L’ombre de Goya

Avec son film documentaire « l’ombre de Goya », José Luis Lopez-Linares nous entraîne avec Jean-Claude Carrière sur les lieux où vécut let travailla le peintre, né près de Saragosse en 1746 et mort à Bordeaux en 1826.

Ce fut le dernier voyage en Espagne de Jean-Claude Carrière : il participa au scénario et décéda en février 2021. C’était un amoureux de l’Espagne, de sa culture et du castillan, langue qu’il utilise à plusieurs reprises dans le film.

Le documentaire de Lopez-Linares porte en réalité trois ombres : celle de Goya, bien sûr, mais aussi celle de Buñuel, admirateur du peintre, dont Carrière fut le scénariste de plusieurs films. Et naturellement, l’ombre de Jean-Claude Carrière lui-même, dont le regard pénètre profondément l’œuvre de Goya.

Ami de Carrière, l’astrophysicien Michel Cassé rapproche l’univers de Goya de la relativité d’Einstein. Il voit le tableau « 8 de Mayo » comme une métaphore de l’espace-temps : au premier plan, le cadavre d’hommes déjà morts ; au second plan, avec sa tunique blanche, celui qui, au présent, est en train d’être fusillé ; en recul, le futur d’un homme qui se couvre les yeux pour ne pas voir ce qui l’attend.

Michel Cassé fait aussi un parallèle avec la théorie quantique : la réalité n’est pas extérieure à l’observateur. Le regard de l’observateur interfère avec la réalité, la modifie. De la même manière, le regard de Goya transforme la réalité qu’il affronte, y injecte d’une énergie formidable.

En contemplation devant des tableaux, Carrière nous fait observer le regard des personnages représentés : la Maya desnuda et la Maya vestida nous regardent fixement. Qu’est-ce qu’elles nous demandent ? s’interroge l’écrivain. Les œuvres de Goya questionnent le spectateur sur sa propre vie, sur le sens de cette vie.

Ce qui frappe dans l’œuvre de Goya, c’est son extrême polarité. Certains tableaux respirent la joie de vivre, d’autres transpirent la désespérance. Il s’intéresse ici aux moindres détails d’un costume ou d’une chevelure ; là, des images oniriques sont représentées à grands traits. Ici la lumière, là une profonde obscurité. Il s’intéresse aux gens, qu’il s’agisse des nobles de cour ou de gens simples, jusqu’à des bagnards.

Francisco de Goya a été confronté à des bouleversements : la Révolution française et la guerre de Napoléon dans la péninsule ibérique ; sur le plan personnel, la surdité survenue quand il avait 46 ans et qui fit du regard son seul lien avec le monde.

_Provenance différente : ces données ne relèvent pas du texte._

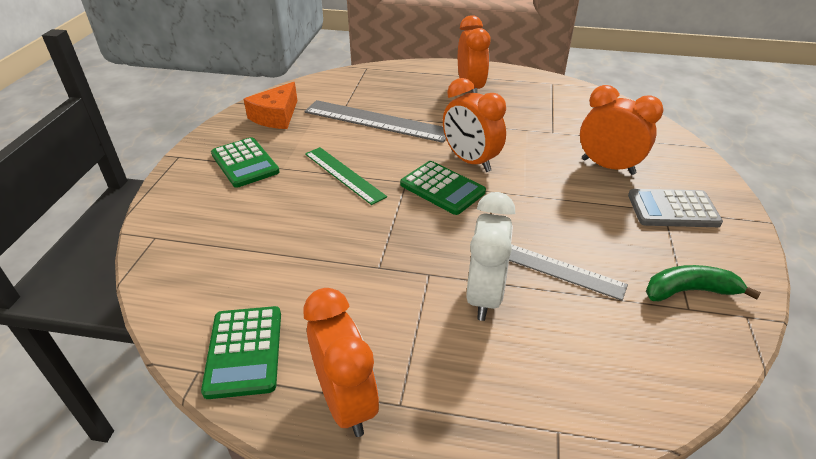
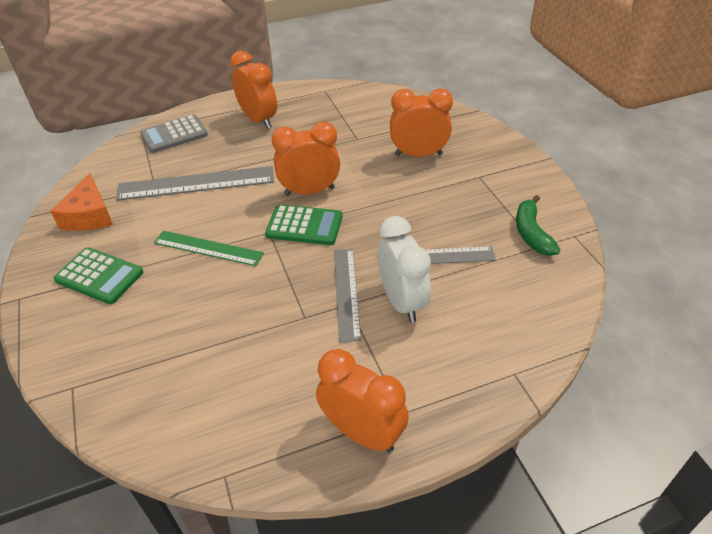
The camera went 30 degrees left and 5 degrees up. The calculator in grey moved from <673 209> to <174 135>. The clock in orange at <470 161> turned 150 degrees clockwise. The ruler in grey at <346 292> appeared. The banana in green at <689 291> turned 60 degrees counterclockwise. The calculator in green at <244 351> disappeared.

Dans le dossier de présentation du film, on lit : « seul entre deux époques, seul, au moment où la révolution française bouleverse à jamais l’ordre des choses. Entre l’ancien monde et le nouveau, entre la servitude et la liberté. Au croisement des temps. »

Le film de José Luis Lopez-Linares, scénarisé par Jean-Claude Carrière et Cristina Otero Roth, est rempli de la connaissance encyclopédique de l’écrivain, et animé par un puissant souffle poétique. Un voyage dans le temps, un voyage dans un grand pays, un voyage dans l’œuvre d’un des plus grands peintres dans l’histoire.